La présidente de l'UMQ, Suzanne Roy.

Commission Robillard: la présidente de l'UMQ «catastrophée»

Suzanne Roy, présidente de l'Union des municipalités du Québec (UMQ), s'est dite «catastrophée» par les recommandations présentées par Lucienne Robillard, qui suggère au gouvernement de sabrer 1,3 milliard $ dans les transferts aux villes.
Bien que le rapport ne comporte que des recommandations, et non des décisions, Mme Roy croit «qu'il faut partir en peur» devant une telle proposition.
Elle est particulièrement choquée de voir la Commission de révision permanente des programmes inviter les municipalités à mieux contrôler leurs dépenses «sans tenir compte qu'on a de plus en plus de responsabilités qui nous sont délestées par le gouvernement du Québec».
Celle qui est aussi mairesse de Sainte-Julie affirme que la commission a choisi «la solution facile» en «pelletant le déficit du gouvernement vers les municipalités». «On ne peut pas continuer de penser que les municipalités est un puits sans fond dans lequel on peut piger.»
Suzanne Roy en appelle maintenant au premier ministre Philippe Couillard et au ministre des Affaires municipales, Pierre Moreau, de ne plus toucher aux budgets des municipalités. Elle leur demande carrément d'ignorer les recommandations de Lucienne Robillard. «Ça fait plus de 500 millions $ en un peu plus d'une année [qu'on absorbe] pour l'équilibre du gouvernement du Québec. [...] On n'en fait pas de déficits dans les municipalités.»

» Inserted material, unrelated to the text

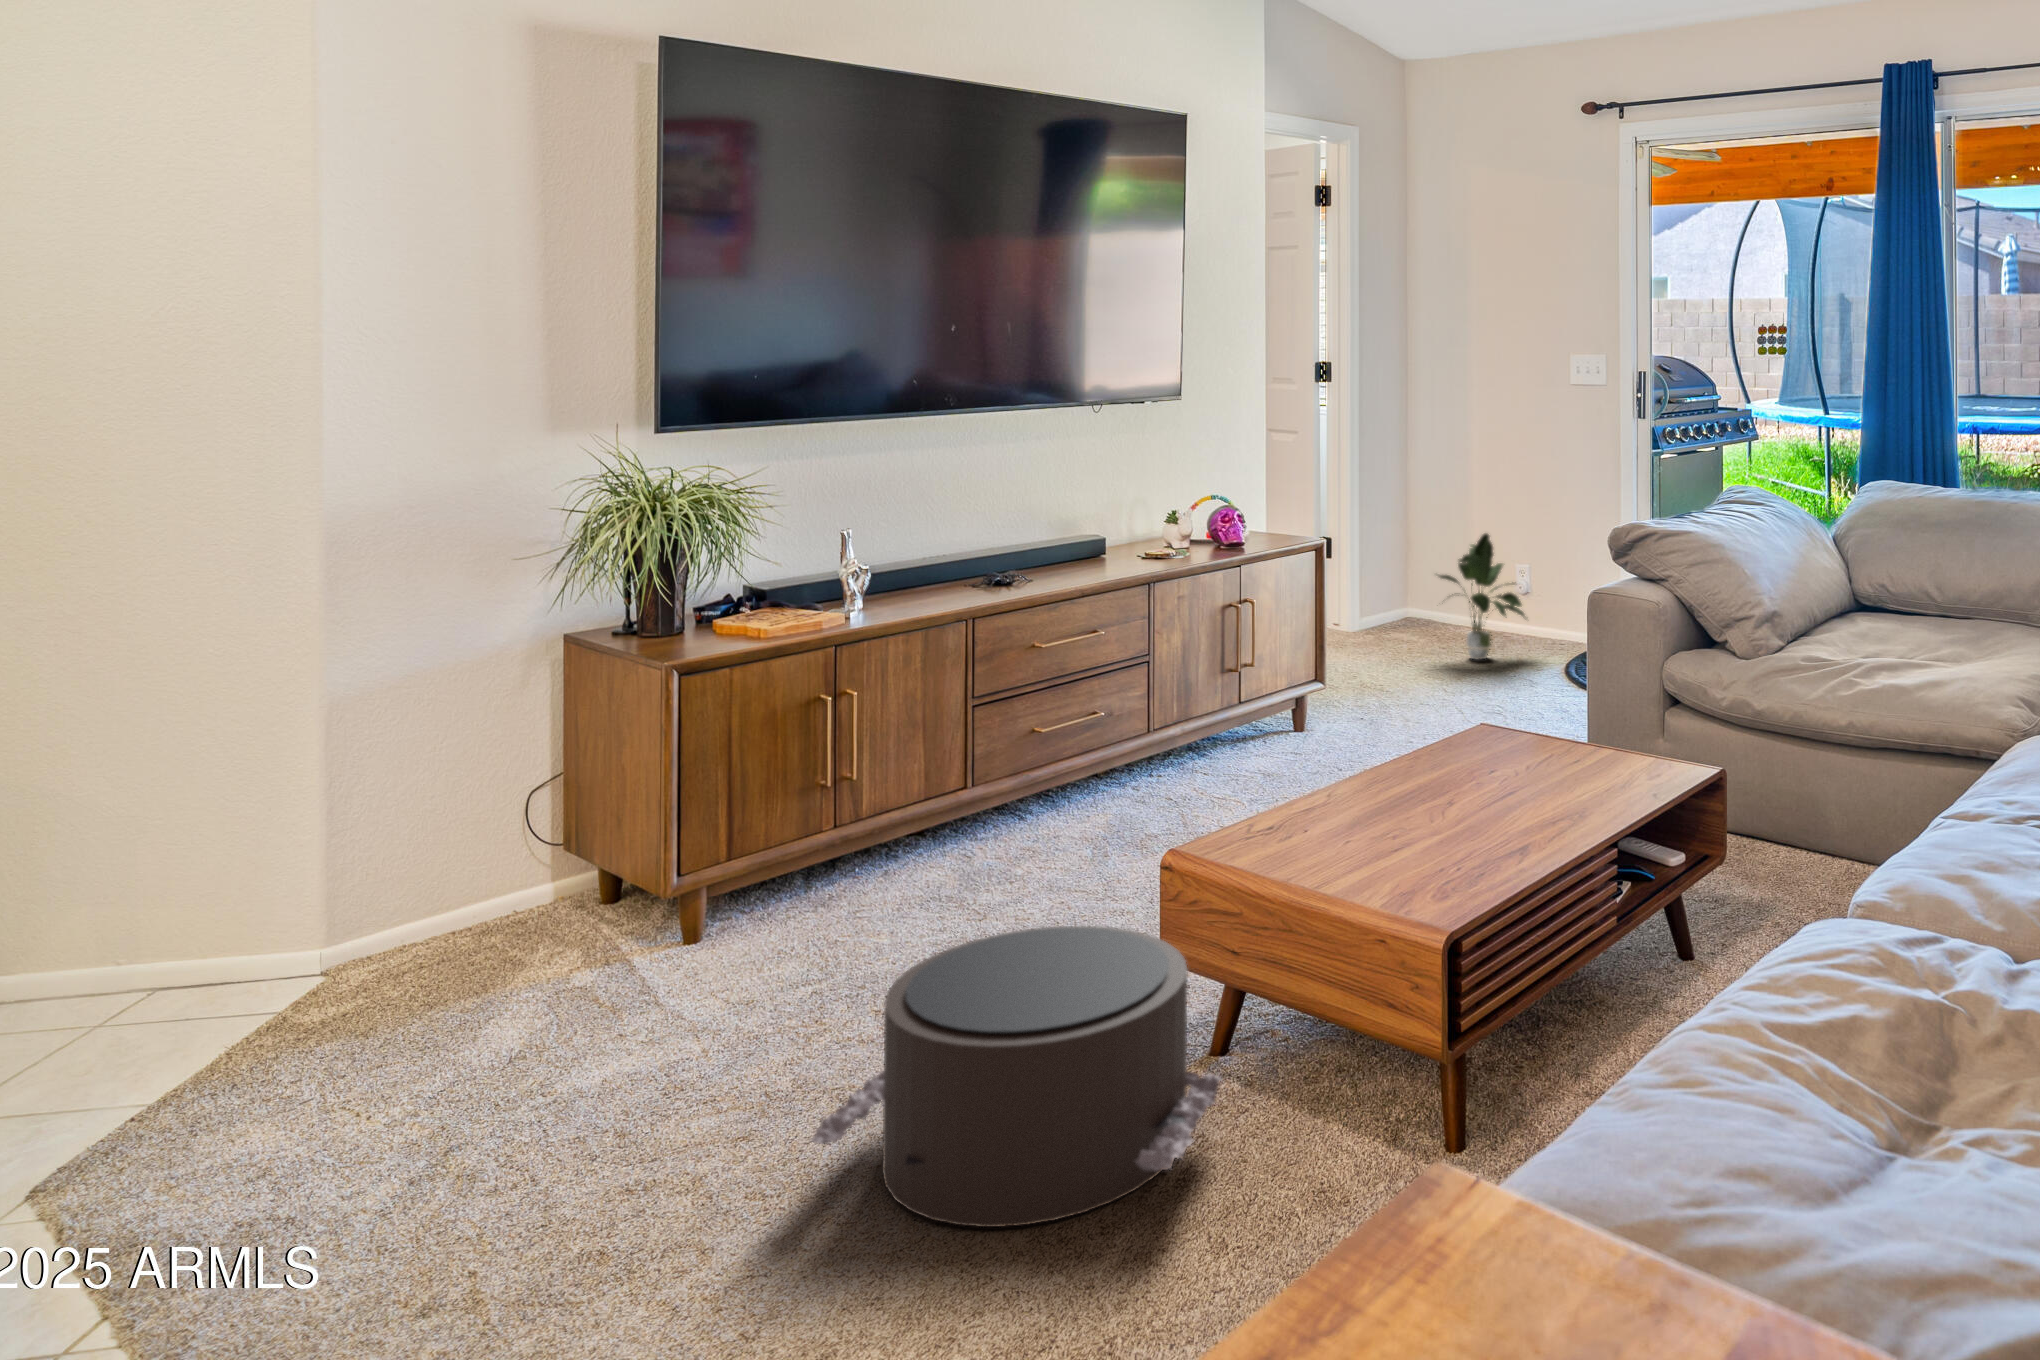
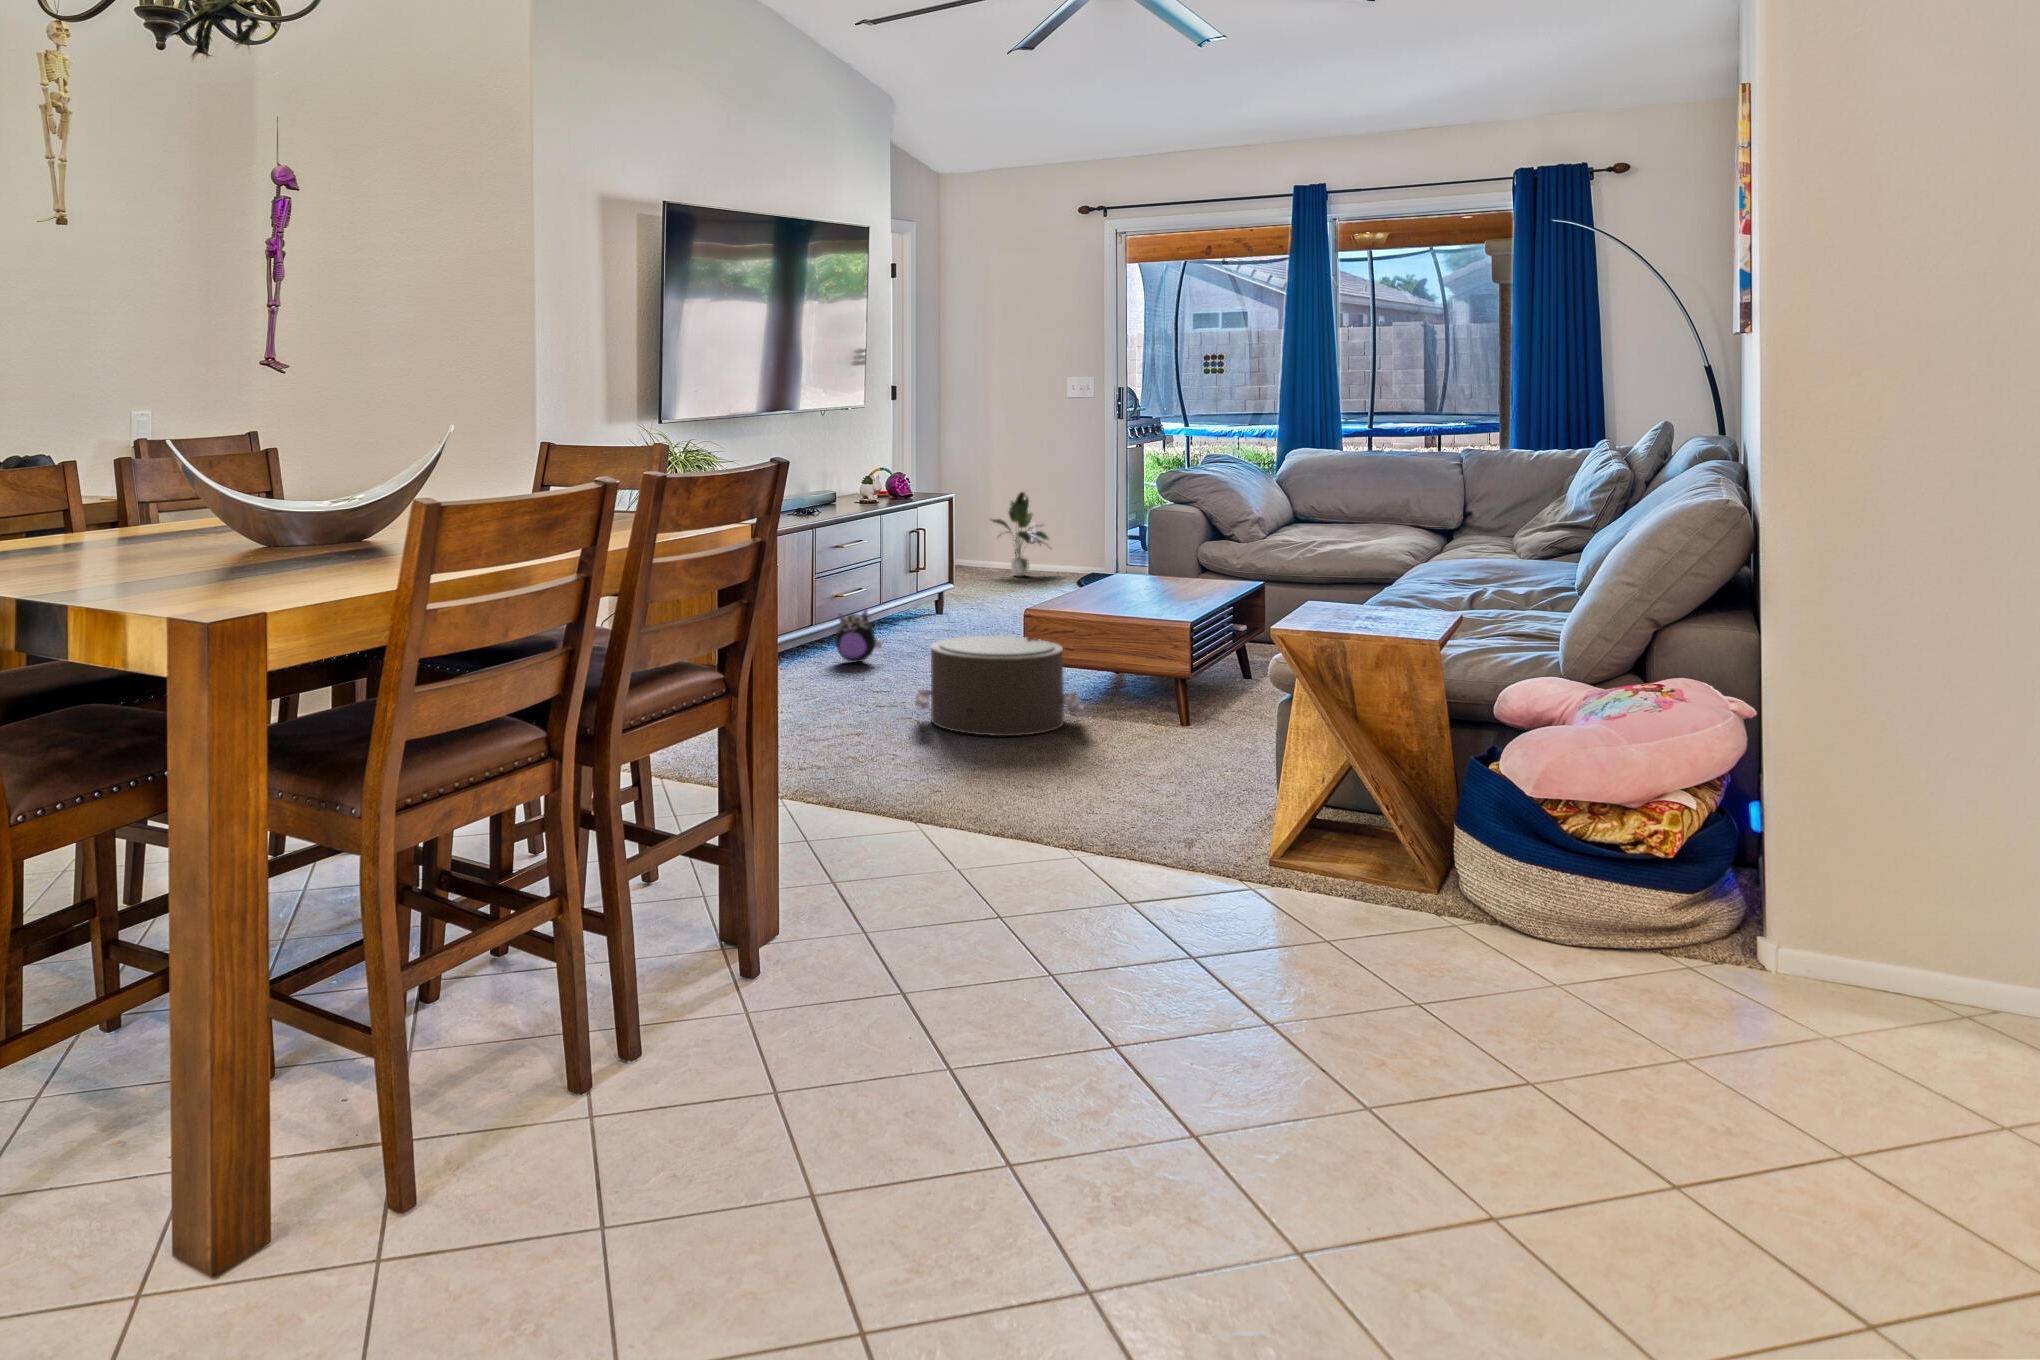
plush toy: none [958,791,1045,894] -> present [836,610,882,662]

Le plus récent effort demandé aux administrations municipales relève du pacte fiscal transitoire en vigueur pour l'année 2015. Il inclut des compressions budgétaires de l'ordre de 300 millions $. À sa signature il y a trois semaines, Mme Roy dit avoir été «très claire» auprès des représentants du gouvernement à l'effet que l'UMQ acceptait pour «la dernière fois» de se serrer la ceinture. «M. Couillard était très au fait de ça», tranche Mme Roy.
En signant le pacte fiscal, l'UMQ avait demandé un certain nombre de garanties au MAMROT en échange de sa collaboration. Le gouvernement devant notamment s'engager à n'exercer aucune autre coupe de budget aux villes, et ce, pour tous les ministères.
Si de nouvelles coupes devaient être appliquées, Mme Roy souligne que ce seront inévitablement les citoyens qui en paieront le prix. À cet égard, elle n'exclut pas que des hausses de taxes ou des diminutions de services soient la seule solution pour les conseils municipaux de faire balancer leurs budgets.
Mme Roy assure que l'UMQ prendra contact avec le MAMROT dans les prochains jours pour lui faire part de ses inquiétudes.
Le maire de Québec, Régis Labeaume, ne s'est pas prononcé sur le rapport, dimanche. «Nous prendrons connaissance des recommandations avant de commenter», a seulement indiqué son attaché de presse.